BEGIN

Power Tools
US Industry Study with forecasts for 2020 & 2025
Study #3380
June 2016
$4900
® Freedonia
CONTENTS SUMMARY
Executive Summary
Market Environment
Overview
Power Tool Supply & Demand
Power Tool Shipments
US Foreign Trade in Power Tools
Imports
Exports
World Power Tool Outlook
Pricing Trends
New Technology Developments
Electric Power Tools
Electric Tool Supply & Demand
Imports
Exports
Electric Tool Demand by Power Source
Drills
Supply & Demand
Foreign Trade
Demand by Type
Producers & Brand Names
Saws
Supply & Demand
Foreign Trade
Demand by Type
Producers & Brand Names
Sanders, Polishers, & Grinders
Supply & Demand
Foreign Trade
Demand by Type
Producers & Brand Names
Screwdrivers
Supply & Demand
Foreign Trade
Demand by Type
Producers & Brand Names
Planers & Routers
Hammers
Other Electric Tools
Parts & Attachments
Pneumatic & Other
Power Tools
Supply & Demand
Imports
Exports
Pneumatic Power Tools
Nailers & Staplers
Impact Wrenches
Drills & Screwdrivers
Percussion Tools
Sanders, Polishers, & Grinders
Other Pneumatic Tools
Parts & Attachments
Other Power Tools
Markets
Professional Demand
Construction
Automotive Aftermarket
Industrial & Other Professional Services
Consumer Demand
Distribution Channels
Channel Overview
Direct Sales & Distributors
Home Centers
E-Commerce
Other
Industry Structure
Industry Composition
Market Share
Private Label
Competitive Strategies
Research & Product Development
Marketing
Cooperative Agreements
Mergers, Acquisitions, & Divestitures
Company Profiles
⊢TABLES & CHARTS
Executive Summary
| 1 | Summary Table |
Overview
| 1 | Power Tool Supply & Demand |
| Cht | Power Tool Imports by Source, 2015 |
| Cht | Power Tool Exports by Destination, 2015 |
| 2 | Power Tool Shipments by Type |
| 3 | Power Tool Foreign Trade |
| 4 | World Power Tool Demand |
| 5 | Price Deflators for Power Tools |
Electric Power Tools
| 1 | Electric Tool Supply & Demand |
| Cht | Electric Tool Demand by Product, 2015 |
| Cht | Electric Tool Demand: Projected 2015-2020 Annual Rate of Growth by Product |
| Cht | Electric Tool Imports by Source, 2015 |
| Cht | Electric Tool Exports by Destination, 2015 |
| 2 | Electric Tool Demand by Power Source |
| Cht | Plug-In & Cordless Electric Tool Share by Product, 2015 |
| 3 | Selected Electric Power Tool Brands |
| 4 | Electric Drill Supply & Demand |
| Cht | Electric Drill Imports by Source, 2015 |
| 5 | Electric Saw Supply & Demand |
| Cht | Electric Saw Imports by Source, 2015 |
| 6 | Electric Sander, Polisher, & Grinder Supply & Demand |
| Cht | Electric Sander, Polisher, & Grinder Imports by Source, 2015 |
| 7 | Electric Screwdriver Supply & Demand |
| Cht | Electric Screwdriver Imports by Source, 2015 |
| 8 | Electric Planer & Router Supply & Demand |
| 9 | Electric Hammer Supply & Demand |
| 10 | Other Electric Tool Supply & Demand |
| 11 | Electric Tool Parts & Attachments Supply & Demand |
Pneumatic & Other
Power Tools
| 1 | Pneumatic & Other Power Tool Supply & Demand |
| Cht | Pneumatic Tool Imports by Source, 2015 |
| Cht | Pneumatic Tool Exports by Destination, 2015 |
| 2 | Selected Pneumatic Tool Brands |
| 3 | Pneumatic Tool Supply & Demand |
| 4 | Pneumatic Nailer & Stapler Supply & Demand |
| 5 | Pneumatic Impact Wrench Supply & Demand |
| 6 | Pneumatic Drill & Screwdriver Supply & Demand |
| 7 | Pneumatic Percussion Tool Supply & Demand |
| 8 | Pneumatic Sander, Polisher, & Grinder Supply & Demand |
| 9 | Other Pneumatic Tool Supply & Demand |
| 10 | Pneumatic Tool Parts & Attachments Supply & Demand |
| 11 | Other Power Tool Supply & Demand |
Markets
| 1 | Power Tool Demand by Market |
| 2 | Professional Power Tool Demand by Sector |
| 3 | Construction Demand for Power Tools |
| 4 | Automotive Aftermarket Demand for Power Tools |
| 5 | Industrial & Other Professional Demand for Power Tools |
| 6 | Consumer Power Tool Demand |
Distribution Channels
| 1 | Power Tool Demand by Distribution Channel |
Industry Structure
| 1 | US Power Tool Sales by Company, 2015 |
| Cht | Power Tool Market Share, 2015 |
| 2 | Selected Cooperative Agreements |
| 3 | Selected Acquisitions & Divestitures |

END

» WHAT THIS TASK INVOLVES
Each line from the first line of the entries up to and including the line containing "Electric Tool Exports by Destination, 2015 |" should be transcribed exactly, with all other lines left out.

» OUTPUT
Power Tools
US Industry Study with forecasts for 2020 & 2025
Study #3380
June 2016
$4900
® Freedonia
CONTENTS SUMMARY
Executive Summary
Market Environment
Overview
Power Tool Supply & Demand
Power Tool Shipments
US Foreign Trade in Power Tools
Imports
Exports
World Power Tool Outlook
Pricing Trends
New Technology Developments
Electric Power Tools
Electric Tool Supply & Demand
Imports
Exports
Electric Tool Demand by Power Source
Drills
Supply & Demand
Foreign Trade
Demand by Type
Producers & Brand Names
Saws
Supply & Demand
Foreign Trade
Demand by Type
Producers & Brand Names
Sanders, Polishers, & Grinders
Supply & Demand
Foreign Trade
Demand by Type
Producers & Brand Names
Screwdrivers
Supply & Demand
Foreign Trade
Demand by Type
Producers & Brand Names
Planers & Routers
Hammers
Other Electric Tools
Parts & Attachments
Pneumatic & Other
Power Tools
Supply & Demand
Imports
Exports
Pneumatic Power Tools
Nailers & Staplers
Impact Wrenches
Drills & Screwdrivers
Percussion Tools
Sanders, Polishers, & Grinders
Other Pneumatic Tools
Parts & Attachments
Other Power Tools
Markets
Professional Demand
Construction
Automotive Aftermarket
Industrial & Other Professional Services
Consumer Demand
Distribution Channels
Channel Overview
Direct Sales & Distributors
Home Centers
E-Commerce
Other
Industry Structure
Industry Composition
Market Share
Private Label
Competitive Strategies
Research & Product Development
Marketing
Cooperative Agreements
Mergers, Acquisitions, & Divestitures
Company Profiles
⊢TABLES & CHARTS
Executive Summary
| 1 | Summary Table |
Overview
| 1 | Power Tool Supply & Demand |
| Cht | Power Tool Imports by Source, 2015 |
| Cht | Power Tool Exports by Destination, 2015 |
| 2 | Power Tool Shipments by Type |
| 3 | Power Tool Foreign Trade |
| 4 | World Power Tool Demand |
| 5 | Price Deflators for Power Tools |
Electric Power Tools
| 1 | Electric Tool Supply & Demand |
| Cht | Electric Tool Demand by Product, 2015 |
| Cht | Electric Tool Demand: Projected 2015-2020 Annual Rate of Growth by Product |
| Cht | Electric Tool Imports by Source, 2015 |
| Cht | Electric Tool Exports by Destination, 2015 |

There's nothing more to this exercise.